Surgical Outcomes & Socioeconomic Factors in Soft Tissue Sarcoma

by Grace Chen

Social Determinants of Health Linked to Outcomes in Rare Upper Limb Sarcoma Cases

A new study reveals that socioeconomic factors and marital status can influence surgical outcomes and tumor size in patients with soft tissue sarcomas of the upper extremity.

Patients facing a diagnosis of soft tissue sarcoma (STS) in the upper extremity (UE) may experience significant variations in their surgical journey and overall prognosis, depending on their socioeconomic background and demographic characteristics. A recent study, published in Cancer Reports in 2026, sheds light on these disparities, highlighting the critical need to address social determinants of health in STS care. UE STS, while rare, represent 15% of all STS cases and can have devastating consequences for patients, requiring careful consideration during surgical planning due to limited resection margins.

Understanding the Challenges in STS Care

Standard treatment for STS typically involves surgical resection and radiotherapy. However, rates of local recurrence (LR) remain relatively high, ranging from 13% to 39% across cases. Despite advancements in multidisciplinary care, disparities in outcomes persist, with socioeconomic and insurance-related factors linked to variations in amputation rates and overall survival. This underscores the importance of understanding how broader social factors impact access to, and the quality of, STS care.

Study Details and Patient Demographics

The research, conducted between January 1, 2021, and December 31, 2022, utilized data from the University of California, Los Angeles, encompassing the demographics of 190 patients diagnosed with UE STS. The patient cohort was comprised of 59% male patients. Regarding race and ethnicity, the breakdown was as follows: 62% White, 17% self-identified as “other,” 12% Asian/Pacific Islander, and 6% Black. More than half of the patients (56%) were married at the time of diagnosis.

Researchers collected data on basic demographics – including sex, race, age, and ethnicity – alongside indicators of socioeconomic status, such as zip code, insurance status, and employment status. Socioeconomic deprivation was quantified using the area deprivation index (ADI), derived from the University of Wisconsin’s Validated Neighborhood Atlas, which incorporates 17 metrics related to housing, education, income, and employment. Patients were assigned an ADI score ranging from 1 to 100, with 100 representing the highest level of deprivation; the overall mean ADI score for the study population was 17.1.

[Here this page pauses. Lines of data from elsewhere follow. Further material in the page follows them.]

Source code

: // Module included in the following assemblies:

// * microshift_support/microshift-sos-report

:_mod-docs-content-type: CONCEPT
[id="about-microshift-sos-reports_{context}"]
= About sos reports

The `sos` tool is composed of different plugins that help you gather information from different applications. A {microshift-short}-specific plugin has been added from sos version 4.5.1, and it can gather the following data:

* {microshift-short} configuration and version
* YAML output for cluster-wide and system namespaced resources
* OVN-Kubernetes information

Key Findings: Demographic Impacts on Tumor Size and Surgical Outcomes

The average time to presentation for UE STS was 17.1 months and remained consistent across all demographic groups examined. However, a notable difference emerged in presenting tumor size. While the overall mean tumor size was 7.8 cm, patients identifying as Hispanic/Latino presented with significantly larger tumors (9.17 ± 5.71 cm vs. 7.43 ± 5.61 cm, P = 0.037).

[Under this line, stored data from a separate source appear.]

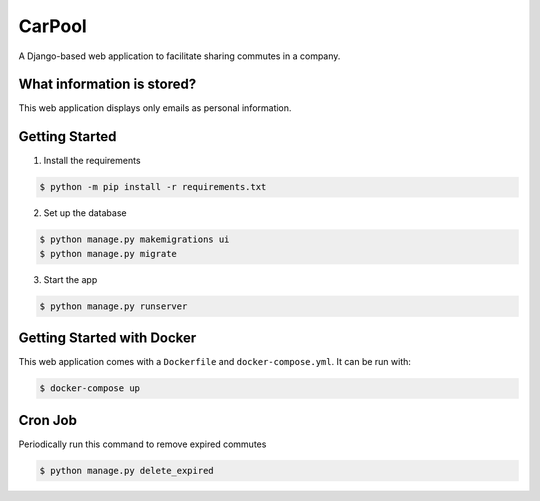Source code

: CarPool
=======
A Django-based web application to facilitate sharing commutes in a company.

What information is stored?
---------------------------
This web application displays only emails as personal information.

Getting Started
---------------
1. Install the requirements

.. code-block:: sh

    $ python -m pip install -r requirements.txt

2. Set up the database

.. code-block:: sh

    $ python manage.py makemigrations ui
    $ python manage.py migrate

3. Start the app

.. code-block:: sh

    $ python manage.py runserver

Getting Started with Docker
---------------------------
This web application comes with a ``Dockerfile`` and ``docker-compose.yml``. It can be run with:

.. code-block:: sh

    $ docker-compose up

Cron Job
--------
Periodically run this command to remove expired commutes

.. code-block:: sh

    $ python manage.py delete_expired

Surgical outcomes also revealed disparities. Fifteen percent (28 patients) of the cohort underwent amputations, and these patients were significantly more likely to be unmarried compared to their married counterparts. There were no significant demographic differences observed among the 15% (29 patients) who received skin grafting.

Regarding local recurrence, 25% (45 patients) experienced LR. Female patients demonstrated a higher rate of LR compared to male patients. However, the ADI score did not correlate with LR rates. Several factors were significantly associated with LR, including undergoing initial excision at a non-sarcoma center (OR 4.69, P < 0.001), undergoing an R1 or R2 resection (OR 3.53, P = 0.005), and being an older patient (OR 1.02, P = 0.03).

The overall 5-year survival rate was encouraging at 88.9%, with 21 patients succumbing to the disease within five years of their initial surgery. Importantly, no differences in 5-year overall survival were observed when stratified by sex, race, marital status, primary language, insurance status, employment status, or ADI quartile.

Limitations and the Path Forward

The authors acknowledge that this single-center study may have limited generalizability, as disparities observed in larger, national registry studies might be less pronounced in an urban tertiary care setting with standardized access to specialized care. Furthermore, the study could not fully account for “upstream barriers” such as health literacy, language proficiency, mistrust of the medical system, or lack of social support. Unmeasured psychosocial factors may also have contributed to the findings, such as the larger tumor size observed in Hispanic/Latino patients and the increased amputation risk among unmarried individuals.

“Timely referral to specialized multidisciplinary programs may mitigate underlying disparities,” the study authors concluded. “The higher amputation risk in non-married patients and elevated local recurrence risk in women highlight the importance of proactive engagement in these patient populations.” Addressing these social determinants of health is crucial to ensuring equitable access to high-quality STS care and improving outcomes for all patients.